Published on October 8, 2020
Black Dollar Days
Circulation of dollars in Black communities
The higher the circulation of dollars in a community, the greater the economic stability and opportunities for economic growth. According to the University of Georgia’s Selig Center for Economic Growth, money circulates one time within the African American community, compared to more than six times in the Latino community, nine times in the Asian community and an unlimited amount of times within the white community. A Black Star Project study on the racial wealth gap calculates that a dollar circulates six hours in the Black community, 20 days in the Jewish community and 30 days in the Asian community. Blacks have an estimated $1.3 trillion gross national income but only two percent is recirculated in the Black community.
Keeping Black dollars in the Black community is harder than it sounds. In her Tedx Talk about the impact of Black dollars being spent outside the Black community, author and activist Maggie Anderson shares a story about an Empowerment Experiment during which her family attempted to purchase Black-made products from Black-owned businesses for one year. Anderson uncovered a discouraging picture of a vast economic divide. She discusses how L’Oreal owns one of the largest Black beauty brands in the world (SoftSheen-Carson), demonstrating a white-owned business profiting from a market of exclusively Black buyers. She estimates that up to 80% of revenue of white-owned Hennessy cognac comes from Black consumers but the company has no Black distributors or suppliers and does not advertise in Black-owned media.

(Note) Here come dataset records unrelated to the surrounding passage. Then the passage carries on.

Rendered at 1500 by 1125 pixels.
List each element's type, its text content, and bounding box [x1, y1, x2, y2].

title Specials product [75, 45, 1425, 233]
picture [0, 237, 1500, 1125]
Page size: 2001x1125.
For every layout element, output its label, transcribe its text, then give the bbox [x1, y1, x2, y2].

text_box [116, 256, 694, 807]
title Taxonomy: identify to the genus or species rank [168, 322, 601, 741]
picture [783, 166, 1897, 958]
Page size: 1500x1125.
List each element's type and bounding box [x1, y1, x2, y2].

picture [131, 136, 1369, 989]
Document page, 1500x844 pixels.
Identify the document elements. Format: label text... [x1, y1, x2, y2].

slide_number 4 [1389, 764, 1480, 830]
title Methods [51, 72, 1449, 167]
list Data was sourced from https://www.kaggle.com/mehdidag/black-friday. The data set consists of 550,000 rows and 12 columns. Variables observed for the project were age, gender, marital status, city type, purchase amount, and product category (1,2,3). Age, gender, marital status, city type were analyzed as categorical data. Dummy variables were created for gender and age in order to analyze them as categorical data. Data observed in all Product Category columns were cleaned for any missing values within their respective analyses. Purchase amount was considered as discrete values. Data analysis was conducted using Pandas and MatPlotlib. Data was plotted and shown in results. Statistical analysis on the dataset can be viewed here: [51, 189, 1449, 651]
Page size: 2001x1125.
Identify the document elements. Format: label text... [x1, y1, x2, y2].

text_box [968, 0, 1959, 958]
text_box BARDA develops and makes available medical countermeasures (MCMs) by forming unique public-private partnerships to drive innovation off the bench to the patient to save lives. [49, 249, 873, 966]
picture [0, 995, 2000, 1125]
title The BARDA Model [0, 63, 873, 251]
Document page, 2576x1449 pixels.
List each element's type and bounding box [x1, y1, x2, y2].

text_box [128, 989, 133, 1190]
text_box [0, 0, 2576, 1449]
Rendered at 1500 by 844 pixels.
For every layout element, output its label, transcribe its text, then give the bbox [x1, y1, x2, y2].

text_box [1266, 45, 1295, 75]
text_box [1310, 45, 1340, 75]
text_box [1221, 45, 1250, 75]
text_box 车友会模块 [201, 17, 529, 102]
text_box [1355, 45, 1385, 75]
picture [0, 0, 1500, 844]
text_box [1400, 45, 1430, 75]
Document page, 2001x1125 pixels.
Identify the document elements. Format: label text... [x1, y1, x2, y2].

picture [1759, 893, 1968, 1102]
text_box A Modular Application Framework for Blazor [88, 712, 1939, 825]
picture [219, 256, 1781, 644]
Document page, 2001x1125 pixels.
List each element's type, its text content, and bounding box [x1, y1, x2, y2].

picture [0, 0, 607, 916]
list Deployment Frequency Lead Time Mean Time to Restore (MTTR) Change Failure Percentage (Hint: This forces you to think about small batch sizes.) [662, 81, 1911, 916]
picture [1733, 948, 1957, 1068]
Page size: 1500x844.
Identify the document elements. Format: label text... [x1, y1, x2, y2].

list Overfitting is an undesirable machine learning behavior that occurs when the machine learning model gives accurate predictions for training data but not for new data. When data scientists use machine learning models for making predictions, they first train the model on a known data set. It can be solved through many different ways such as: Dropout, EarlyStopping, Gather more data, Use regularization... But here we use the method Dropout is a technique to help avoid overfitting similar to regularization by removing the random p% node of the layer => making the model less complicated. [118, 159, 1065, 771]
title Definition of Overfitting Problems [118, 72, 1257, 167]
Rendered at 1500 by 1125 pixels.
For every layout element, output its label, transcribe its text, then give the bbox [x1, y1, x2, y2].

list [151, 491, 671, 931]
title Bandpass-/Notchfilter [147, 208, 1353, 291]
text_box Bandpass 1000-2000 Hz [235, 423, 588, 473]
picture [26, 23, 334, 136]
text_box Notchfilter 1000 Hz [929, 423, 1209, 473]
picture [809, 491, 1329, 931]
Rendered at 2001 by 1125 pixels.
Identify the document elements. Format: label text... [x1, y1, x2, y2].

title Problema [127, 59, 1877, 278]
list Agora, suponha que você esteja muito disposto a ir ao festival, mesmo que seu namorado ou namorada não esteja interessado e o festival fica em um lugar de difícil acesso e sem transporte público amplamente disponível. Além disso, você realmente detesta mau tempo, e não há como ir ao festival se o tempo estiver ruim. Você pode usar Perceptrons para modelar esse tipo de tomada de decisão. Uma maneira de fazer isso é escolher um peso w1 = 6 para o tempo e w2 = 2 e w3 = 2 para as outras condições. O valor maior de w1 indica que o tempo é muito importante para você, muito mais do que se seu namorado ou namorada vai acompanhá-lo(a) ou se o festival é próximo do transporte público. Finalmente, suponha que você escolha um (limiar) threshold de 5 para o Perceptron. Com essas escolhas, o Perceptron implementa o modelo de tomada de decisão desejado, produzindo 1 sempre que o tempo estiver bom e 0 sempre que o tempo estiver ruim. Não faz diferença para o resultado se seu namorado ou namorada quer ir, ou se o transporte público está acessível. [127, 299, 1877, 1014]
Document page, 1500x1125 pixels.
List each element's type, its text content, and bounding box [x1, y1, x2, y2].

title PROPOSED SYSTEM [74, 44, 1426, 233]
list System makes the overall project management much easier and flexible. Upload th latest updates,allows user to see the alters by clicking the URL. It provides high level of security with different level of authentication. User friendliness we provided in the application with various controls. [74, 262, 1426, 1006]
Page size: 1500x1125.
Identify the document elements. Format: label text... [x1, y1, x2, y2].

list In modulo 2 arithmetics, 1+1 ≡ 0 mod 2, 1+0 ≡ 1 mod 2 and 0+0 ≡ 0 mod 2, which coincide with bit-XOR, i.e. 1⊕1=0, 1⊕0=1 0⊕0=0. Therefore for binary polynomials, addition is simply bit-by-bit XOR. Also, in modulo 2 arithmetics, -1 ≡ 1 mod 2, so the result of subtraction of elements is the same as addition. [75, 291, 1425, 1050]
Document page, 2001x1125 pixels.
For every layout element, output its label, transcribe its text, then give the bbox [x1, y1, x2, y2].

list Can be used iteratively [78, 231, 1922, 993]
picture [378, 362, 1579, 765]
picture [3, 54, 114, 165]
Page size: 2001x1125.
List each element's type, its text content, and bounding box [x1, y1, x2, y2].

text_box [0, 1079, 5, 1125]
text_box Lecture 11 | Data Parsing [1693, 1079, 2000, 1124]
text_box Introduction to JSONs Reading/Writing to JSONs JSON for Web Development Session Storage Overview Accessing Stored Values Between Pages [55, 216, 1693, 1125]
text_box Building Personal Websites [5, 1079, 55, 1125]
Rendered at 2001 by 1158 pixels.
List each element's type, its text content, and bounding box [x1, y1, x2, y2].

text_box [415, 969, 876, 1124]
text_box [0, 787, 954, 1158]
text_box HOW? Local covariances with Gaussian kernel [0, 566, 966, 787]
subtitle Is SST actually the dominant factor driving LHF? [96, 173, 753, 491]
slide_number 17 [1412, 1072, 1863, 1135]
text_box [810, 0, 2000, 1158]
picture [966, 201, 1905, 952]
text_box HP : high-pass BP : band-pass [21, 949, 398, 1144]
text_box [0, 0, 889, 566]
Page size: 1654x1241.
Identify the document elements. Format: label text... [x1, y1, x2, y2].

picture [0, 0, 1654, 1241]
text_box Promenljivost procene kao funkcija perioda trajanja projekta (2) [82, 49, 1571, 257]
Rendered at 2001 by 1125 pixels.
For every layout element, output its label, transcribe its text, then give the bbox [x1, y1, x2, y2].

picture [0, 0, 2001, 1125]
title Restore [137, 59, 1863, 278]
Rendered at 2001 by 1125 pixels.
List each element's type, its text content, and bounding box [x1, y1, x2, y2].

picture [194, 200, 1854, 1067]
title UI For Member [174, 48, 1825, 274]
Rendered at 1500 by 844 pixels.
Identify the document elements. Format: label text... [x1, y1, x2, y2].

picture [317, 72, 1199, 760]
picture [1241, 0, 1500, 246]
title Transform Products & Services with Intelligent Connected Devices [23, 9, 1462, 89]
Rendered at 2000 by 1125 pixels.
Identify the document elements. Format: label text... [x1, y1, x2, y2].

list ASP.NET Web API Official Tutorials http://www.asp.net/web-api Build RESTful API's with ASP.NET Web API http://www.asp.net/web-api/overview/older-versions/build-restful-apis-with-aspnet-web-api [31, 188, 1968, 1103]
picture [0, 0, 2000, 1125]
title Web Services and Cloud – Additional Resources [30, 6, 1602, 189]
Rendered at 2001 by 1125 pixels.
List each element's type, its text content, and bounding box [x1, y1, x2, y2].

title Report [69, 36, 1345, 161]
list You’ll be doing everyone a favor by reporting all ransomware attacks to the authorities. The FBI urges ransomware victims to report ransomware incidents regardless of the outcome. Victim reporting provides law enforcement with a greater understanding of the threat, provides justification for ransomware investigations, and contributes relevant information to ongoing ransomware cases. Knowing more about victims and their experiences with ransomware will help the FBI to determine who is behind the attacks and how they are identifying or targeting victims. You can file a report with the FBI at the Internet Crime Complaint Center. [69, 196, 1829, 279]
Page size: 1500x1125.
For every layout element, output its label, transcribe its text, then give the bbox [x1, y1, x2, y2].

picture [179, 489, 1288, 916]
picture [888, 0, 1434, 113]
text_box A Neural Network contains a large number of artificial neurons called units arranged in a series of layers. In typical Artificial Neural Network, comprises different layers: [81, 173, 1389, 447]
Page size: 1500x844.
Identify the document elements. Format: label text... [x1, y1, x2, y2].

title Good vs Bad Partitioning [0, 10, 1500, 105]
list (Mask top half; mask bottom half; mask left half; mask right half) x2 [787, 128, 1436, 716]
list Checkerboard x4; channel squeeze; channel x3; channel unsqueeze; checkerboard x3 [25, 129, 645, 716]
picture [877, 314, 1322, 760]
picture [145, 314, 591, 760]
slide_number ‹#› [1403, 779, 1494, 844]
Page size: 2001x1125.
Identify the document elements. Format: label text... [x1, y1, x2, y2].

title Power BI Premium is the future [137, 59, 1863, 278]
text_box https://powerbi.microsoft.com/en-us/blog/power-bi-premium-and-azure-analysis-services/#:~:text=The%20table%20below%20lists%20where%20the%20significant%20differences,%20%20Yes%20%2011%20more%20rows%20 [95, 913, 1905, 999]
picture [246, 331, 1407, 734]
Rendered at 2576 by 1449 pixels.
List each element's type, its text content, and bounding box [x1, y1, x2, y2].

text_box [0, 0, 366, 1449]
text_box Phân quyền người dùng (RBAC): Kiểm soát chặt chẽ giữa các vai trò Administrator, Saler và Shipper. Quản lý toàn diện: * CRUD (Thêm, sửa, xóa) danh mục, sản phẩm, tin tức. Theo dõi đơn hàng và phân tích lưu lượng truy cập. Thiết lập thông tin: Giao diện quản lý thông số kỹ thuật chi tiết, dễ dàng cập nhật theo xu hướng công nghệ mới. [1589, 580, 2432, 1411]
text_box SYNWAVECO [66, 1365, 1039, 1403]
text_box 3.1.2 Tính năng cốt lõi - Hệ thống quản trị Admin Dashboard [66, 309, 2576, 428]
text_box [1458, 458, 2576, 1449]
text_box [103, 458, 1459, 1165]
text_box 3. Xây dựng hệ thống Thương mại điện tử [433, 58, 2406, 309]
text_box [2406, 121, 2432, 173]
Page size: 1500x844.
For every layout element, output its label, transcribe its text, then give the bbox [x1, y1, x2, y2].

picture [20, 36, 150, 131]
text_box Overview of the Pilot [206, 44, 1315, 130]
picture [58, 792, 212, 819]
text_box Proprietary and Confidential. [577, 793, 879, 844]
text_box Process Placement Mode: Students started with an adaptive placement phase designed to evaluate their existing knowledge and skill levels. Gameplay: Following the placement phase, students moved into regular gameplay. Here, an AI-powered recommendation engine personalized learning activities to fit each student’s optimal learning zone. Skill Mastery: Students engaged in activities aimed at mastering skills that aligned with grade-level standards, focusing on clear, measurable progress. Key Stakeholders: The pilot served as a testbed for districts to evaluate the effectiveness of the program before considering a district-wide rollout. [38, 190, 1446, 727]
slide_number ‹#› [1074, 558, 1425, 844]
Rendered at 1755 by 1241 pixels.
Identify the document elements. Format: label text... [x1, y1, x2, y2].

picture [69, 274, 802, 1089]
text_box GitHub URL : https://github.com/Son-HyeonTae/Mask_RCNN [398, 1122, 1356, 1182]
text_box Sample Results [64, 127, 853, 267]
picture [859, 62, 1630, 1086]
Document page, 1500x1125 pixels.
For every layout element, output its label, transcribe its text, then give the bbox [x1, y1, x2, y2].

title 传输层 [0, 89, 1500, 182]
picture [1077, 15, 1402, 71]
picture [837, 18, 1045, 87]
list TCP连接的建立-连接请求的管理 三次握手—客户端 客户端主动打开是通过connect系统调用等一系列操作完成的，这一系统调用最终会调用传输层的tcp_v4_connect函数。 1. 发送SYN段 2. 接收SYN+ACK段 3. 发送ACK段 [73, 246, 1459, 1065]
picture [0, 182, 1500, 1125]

The Empowerment Experiment resulted in a landmark study conducted by Steven Rogers at the Northwestern University Kellogg School of Business which proved how supporting Black-owned businesses can benefit the Black community as well as the American economy as a whole. In Anderson’s book Our Black Year, One Family’s Quest to Buy Black in America’s Racially Divided Economy, she notes that if Black spending with Black businesses rose from the current three percent to ten percent, it would create a million new jobs and provide economic security to countless Black households.